As we gained more experience with the production process, we worked to simplify it so extensive technical training would not be needed to make it. Additionally, we tweaked the ingredients so they would dry faster, enabling one to make a batch of vaccine in the morning and ship it after lunch.
I’m involved with a startup aiming to get this technology to market within the next two years.
All stored vaccines lose their potency over time. The rate at which they do so mostly depends on the temperature at which they are kept. Keeping vaccines continuously refrigerated is difficult and expensive – and in some parts of the world, nearly impossible. So creating a vaccine that can be stored and transported at room temperature is a huge advantage.

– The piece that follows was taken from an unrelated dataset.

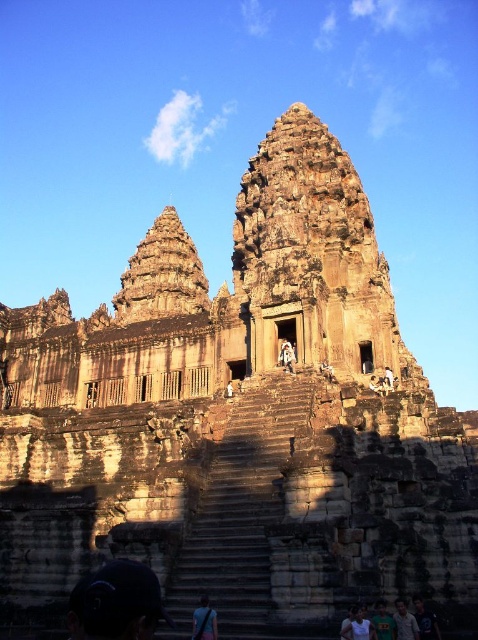
You are a tourist visiting the ancient temple complex and notice a black fabric bag at center. Where exactly is the black fabric bag located in relation to the central staircase?

The black fabric bag at center is located at point coordinates of (204, 620), which places it near the top platform of the central staircase where visitors are sitting and standing.

You are a tourist visiting the ancient temple complex. You see the brown stone stairs at center and the white cotton shirt at lower center. Which object is bigger in size?

The brown stone stairs at center is larger in size than white cotton shirt at lower center.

The biggest breakthrough for this project came when we were finishing up our Ebola vaccine project and found films containing virus made three years ago, stored in a sealed container on the lab bench. On a whim, we rehydrated them and tested them to determine if the vaccine was still capable of inducing an immune response. To our surprise, more than 95% of the viruses in the film were still active. To achieve this kind of shelf-life for an unrefrigerated vaccine was astonishing.
The ecological footprint left by global immunization campaigns is not often considered. The 2004 Philippine Measles Elimination Campaign, which immunized 18 million children in one month, generated 19.5 million syringes, or 143 tons of sharps waste and nearly 80 tons of nonhazardous waste – empty vials, syringe wrappers, caps, cotton swabs and packaging. The implications for a larger campaign are significant.
Our film, by contrast, can be distributed by health workers equipped with only an envelope containing the vaccine. Once taken, it will leave no trace, except for a healthy global population.